Auftakt nach Maß

Energie Cottbus startet mit einem 2:0-Erfolg über Fortuna Düsseldorf in die Zweitligasaison

  • Von Matthias Koch, Cottbus
  • Lesedauer: 2 Min.

»Auf die Knie, auf die Knie«, riefen die Fans des Fußball-Zweitligisten FC Energie Cottbus nach dem ersten Saisonspiel gegen Fortuna Düsseldorf. Das war aber keine Form der Kritik, sondern die Vorbereitung des kollektiven Jubels. Der fiel nach dem 2:0 (0:0)-Erfolg gegen die als Aufstiegskandidaten gehandelten Rheinländer riesig aus. »Entscheidend war unsere bessere Organisation in der zweiten Halbzeit«, sagte der Cottbuser Trainer Claus-Dieter Wollitz. »Im Gegensatz zur letzten Saison kann ich noch mehr Einfluss von außen nehmen.« Im Klartext: Der 45-Jährige glaubt, in der aktuellen Spielzeit einen besseren Kader zu besitzen.

Langjährige Stammspieler wie Torhüter Gerhard Tremmel sowie Stanislav Angelov, Stiven Rivic und Kapitän Ovidiu Burca zog es in die Ferne.
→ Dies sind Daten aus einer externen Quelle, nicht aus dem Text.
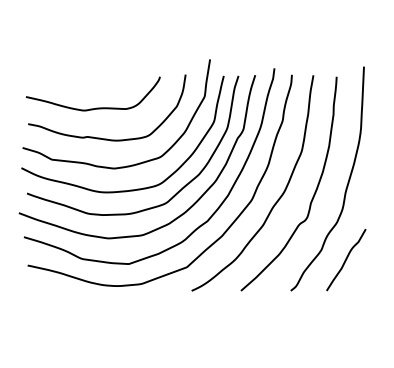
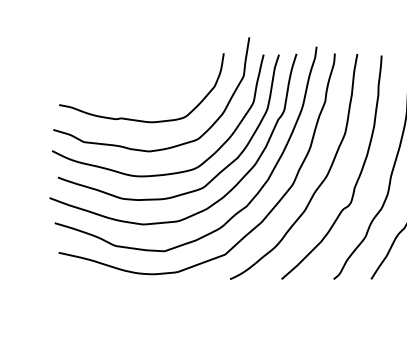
curve: (96, 107) -> (130, 87), removed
Gegen Düsseldorf standen mit Torhüter Thorsten Kirschbaum, den Verteidigern Kolja Afriyie und Takahito Soma sowie den Mittelfeldspielern Daniel Adlung und Rok Kronaveter fünf Neuzugänge in der Startelf.

Die Treffer gingen jedoch auf das Konto zweier altgedienter Angreifer. Emil Jula köpfte kurz nach der Pause eine Eingabe des neuen Spielführers Marc-Andre Kruska ein. 15 Minuten vor dem Abpfiff bugsierte Nils Petersen eine Eingabe von Kronaveter zur Entscheidung ins Netz. Trainer Wollitz dankte nach dem Abpfiff ausdrücklich der medizinischen und physiotherapeutischen Abteilung, die die verletzten Jula und Kruska doch noch fit gemacht hatte.

Dass der Sieg aufgrund hochkarätiger Düsseldorfer Möglichkeiten durch Sandor Torghelle und Ranisav Jovanovic etwas glücklich war, interessierte unter den über 13 390 Zuschauern nicht wirklich. »Man hat gesehen, dass wir als Team auftreten. Die Neuen haben sich gut eingefügt«, meinte Energie-Verteidiger Brzenska. Die mit großen Ambitionen in die Saison gegangenen Fortunen schlichen dagegen zerknirscht vom Rasen. »Wenn man aus klaren Chancen kein Tor macht, geht man immer als Verlierer vom Platz. Dann wird es eng, etwas auf fremden Plätzen mitzunehmen«, ärgerte sich der Düsseldorfer Trainer Norbert Meier.

Die Cottbuser Mannschaft verfiel nach dem Abpfiff aber nicht in Euphorie. Am Saisonende soll ohnehin der neunte Rang vom vergangenen Jahr »nur« verbessert werden. »Es macht einfach Spaß, in Cottbus zu arbeiten, weil du freie Entscheidungen treffen kannst. Es ist einfach so, dass der Verein alles getan hat, um eine junge Mannschaft entwickeln zu können«, sagte der auch für die Transfers zuständige Wollitz. »Mit der Leidenschaft und Willensstärke sind wir in der Lage, eine gute Rolle zu spielen.«

Der Kader ist aber wohl noch nicht komplett. Bis zum Transferschluss am 31. August wird Wollitz möglicherweise noch einen Verteidiger und einen Stürmer holen.